The wireless adapters, which are being shown for the first time at CES, support Intel's My Wi-Fi technology, which allows users to turn their laptops into hotspots and directly connect wireless devices.
The new processors are built with Intel's new 32-nanometer manufacturing process, which produces faster and more energy-efficient products, including Core i7, i5, and i3 processors for desktops, laptops, and embedded systems, 5 Series chipsets, and Centrino Wi-Fi and WiMax adapters.
"For the first time, there's a new family of Intel processors with the industry's most advanced technology available immediately at virtually every PC price point," Sean Maloney, executive VP and general manager of the Intel Architecture Group, said.
Intel's full line up of 32-nm, dual-core laptop chips, including previously announced processors, now numbers 11. Clock speeds range from 1.06 GHz to 2.66 GHz and pricing, based on orders of 1000 units, ranges from US$241 to $332. For desktops, Intel now has a total of six dual-core chips with clock speeds ranging from 2.93 GHz to 3.46 GHz and prices from $113 to $284.
In addition, Intel now has four wireless adapters and a dozen processors for embedded systems. The processors have clock speeds ranging from 2.4 GHz to 2.66 GHz, thermal design power from 35 watts to 95 watts, and pricing from $189 to $332.
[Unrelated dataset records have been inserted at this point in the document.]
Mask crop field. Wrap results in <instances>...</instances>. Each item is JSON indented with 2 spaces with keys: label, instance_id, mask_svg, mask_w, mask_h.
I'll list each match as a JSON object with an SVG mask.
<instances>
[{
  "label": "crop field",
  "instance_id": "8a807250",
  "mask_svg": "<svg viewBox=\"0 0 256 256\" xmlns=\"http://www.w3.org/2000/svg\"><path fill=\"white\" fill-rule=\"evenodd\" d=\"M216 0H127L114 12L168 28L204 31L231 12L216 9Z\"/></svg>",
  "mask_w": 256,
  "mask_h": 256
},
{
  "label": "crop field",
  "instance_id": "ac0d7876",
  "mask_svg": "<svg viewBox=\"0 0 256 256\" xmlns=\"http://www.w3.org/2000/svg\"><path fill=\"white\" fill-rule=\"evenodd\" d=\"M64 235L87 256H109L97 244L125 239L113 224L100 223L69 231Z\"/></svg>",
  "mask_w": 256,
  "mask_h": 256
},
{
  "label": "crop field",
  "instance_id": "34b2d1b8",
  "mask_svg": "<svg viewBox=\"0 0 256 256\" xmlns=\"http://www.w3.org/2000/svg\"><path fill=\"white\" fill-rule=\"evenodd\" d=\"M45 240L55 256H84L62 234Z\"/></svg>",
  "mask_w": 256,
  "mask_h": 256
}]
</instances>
The new products are based on Intel's current Nehalem micro architecture and include several new features. The Core i7 and i5 processors feature "turbo-boost" technology, which automatically accelerates performance to meet sudden increases in workload. Some of the desktop and laptop chips also include graphics processors integrated with the CPU on the same piece of silicon for better performance.
Computer makers are expected to release more than 400 laptop and desktop designs using the latest products, according to Intel. A total of 200 embedded devices are also expected.